==== Ausgelesener Text ====

# Tourenbiker im Raum Röthenbach/Pegn./Lauf/Schwaig gesucht



## raemon49 (30. August 2009)

Hallo miteinander,

ich suche Tourenbiker im Raum Röthenbach/Pegn./Lauf/Schwaig etc. für gemeinsame Touren im Nürnberger-Land.

Bin 37 Jahre und fahre meist so zwischen 40 und 70 km pro Einheit. Bevorzugte Zeiten sind Feierabend ab 16:30 Uhr und meist Sonntags vormittags.

Falls jemand Lust hat, kann er sich gerne mal bei mir melden.

Servus

raemon49


----------



## Conyo (5. September 2009)

Hallo,

wir treffen uns jeden Donnerstag um 18.00 Uhr am Tiergarten (Eingang). Die Tour geht dann - je nach Schnelligkeit - Richtung Birkensee, Ungelstetten und wieder zurück. Evtl. kommt auch noch der Moritzberg dazu. In der Regel sind wir zwischen vier und 10-12 Bikern. Je nach Lust und Laune wird dann entsprechend in zwei Gruppen gefahren (gemütlich und schneller).

Am WE fahren mein Freund und ich von Rückersdorf aus Touren Richtung Schnaittach und Co. Melde Dich einfach mal.

Gruß,

Conyo


----------



## MTB-News.de




----------



## Halabaloozah (6. September 2009)

==== Ausgelesene Einträge ====

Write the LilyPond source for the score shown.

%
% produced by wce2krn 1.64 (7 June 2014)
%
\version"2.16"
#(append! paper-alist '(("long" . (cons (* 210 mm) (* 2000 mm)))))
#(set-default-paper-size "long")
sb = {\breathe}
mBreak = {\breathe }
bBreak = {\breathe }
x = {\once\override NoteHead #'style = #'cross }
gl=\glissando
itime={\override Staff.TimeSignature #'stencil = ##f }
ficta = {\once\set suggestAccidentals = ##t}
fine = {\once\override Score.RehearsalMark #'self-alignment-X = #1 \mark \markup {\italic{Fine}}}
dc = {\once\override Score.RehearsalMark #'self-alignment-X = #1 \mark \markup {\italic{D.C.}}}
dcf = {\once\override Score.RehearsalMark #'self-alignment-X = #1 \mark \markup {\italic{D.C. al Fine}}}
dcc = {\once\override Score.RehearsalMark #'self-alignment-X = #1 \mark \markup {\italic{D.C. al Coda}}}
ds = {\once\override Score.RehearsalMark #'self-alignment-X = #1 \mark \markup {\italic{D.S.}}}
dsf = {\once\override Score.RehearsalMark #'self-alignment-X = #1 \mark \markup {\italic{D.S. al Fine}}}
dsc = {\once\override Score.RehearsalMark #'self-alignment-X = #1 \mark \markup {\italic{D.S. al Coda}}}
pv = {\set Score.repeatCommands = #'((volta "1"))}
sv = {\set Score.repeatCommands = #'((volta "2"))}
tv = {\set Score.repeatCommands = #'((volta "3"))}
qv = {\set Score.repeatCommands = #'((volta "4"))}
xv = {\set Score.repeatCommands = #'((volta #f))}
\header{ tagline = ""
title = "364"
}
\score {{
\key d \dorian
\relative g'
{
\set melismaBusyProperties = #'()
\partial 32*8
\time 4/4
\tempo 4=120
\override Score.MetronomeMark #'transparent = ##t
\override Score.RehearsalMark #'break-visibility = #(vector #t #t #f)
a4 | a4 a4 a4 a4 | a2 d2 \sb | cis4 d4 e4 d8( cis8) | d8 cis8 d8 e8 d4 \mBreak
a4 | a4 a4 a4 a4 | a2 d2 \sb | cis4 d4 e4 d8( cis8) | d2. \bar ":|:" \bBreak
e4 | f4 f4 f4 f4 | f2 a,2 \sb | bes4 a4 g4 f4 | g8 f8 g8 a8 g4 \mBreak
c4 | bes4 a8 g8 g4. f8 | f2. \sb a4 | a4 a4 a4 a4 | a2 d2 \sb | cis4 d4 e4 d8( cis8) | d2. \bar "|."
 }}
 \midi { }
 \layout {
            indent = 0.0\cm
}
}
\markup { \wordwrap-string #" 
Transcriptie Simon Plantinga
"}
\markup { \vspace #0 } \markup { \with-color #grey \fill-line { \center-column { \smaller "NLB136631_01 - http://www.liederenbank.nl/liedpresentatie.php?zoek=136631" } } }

====

● **Schriftliche Aufgabe A**: Wann und wo trifft sich laut dem Forumsthread über die Suche nach Tourenbikern die Gruppe, zu der Conyo gehört?
● **Schriftliche Aufgabe B**: Führe den Forumsthread über die Suche nach Tourenbikern fort.

● **Ergebnis der Übung A**: Jeden Donnerstag um 18.00 Uhr am Eingang des Tiergartens.

● **Ergebnis der Übung B**:
Servus,

zählt da auch Röthenbach/Wendelstein/Burgthann die Ecke? Bin da öfters unterwegs...

@conyo:
Fahrt ihr eher gemütlich oder CC-Marathon-Hetzjagd-mäßig?

Greetz


----------



## raemon49 (6. September 2009)

Moin miteinander,

Danke für die Antwort, ohne Funzel geht's 18:00 Uhr nicht mehr, da ich noch keine hab fällt das Mittwochs für mich erst mal flach. Ich denke, ich werde mir mal eine holen und dann komme ich mal dazu. 

Wenn ihr mal am Wochenende was fahrt, bin ich gerne mal dabei.

@Halabaloozah: in die Ecke da "unten" bin ich noch nie vorgedrungen, man könnte sich aber mal in Ungelstten treffen, liegt in der Mitte. Bin meistens so Richtung im Dreieck Tiergarten - Hohenstein - Deckersberg unterwegs.

So genug gelabert, auf's Bike und los ))

Servus

Reamon


----------



## norman68 (6. September 2009)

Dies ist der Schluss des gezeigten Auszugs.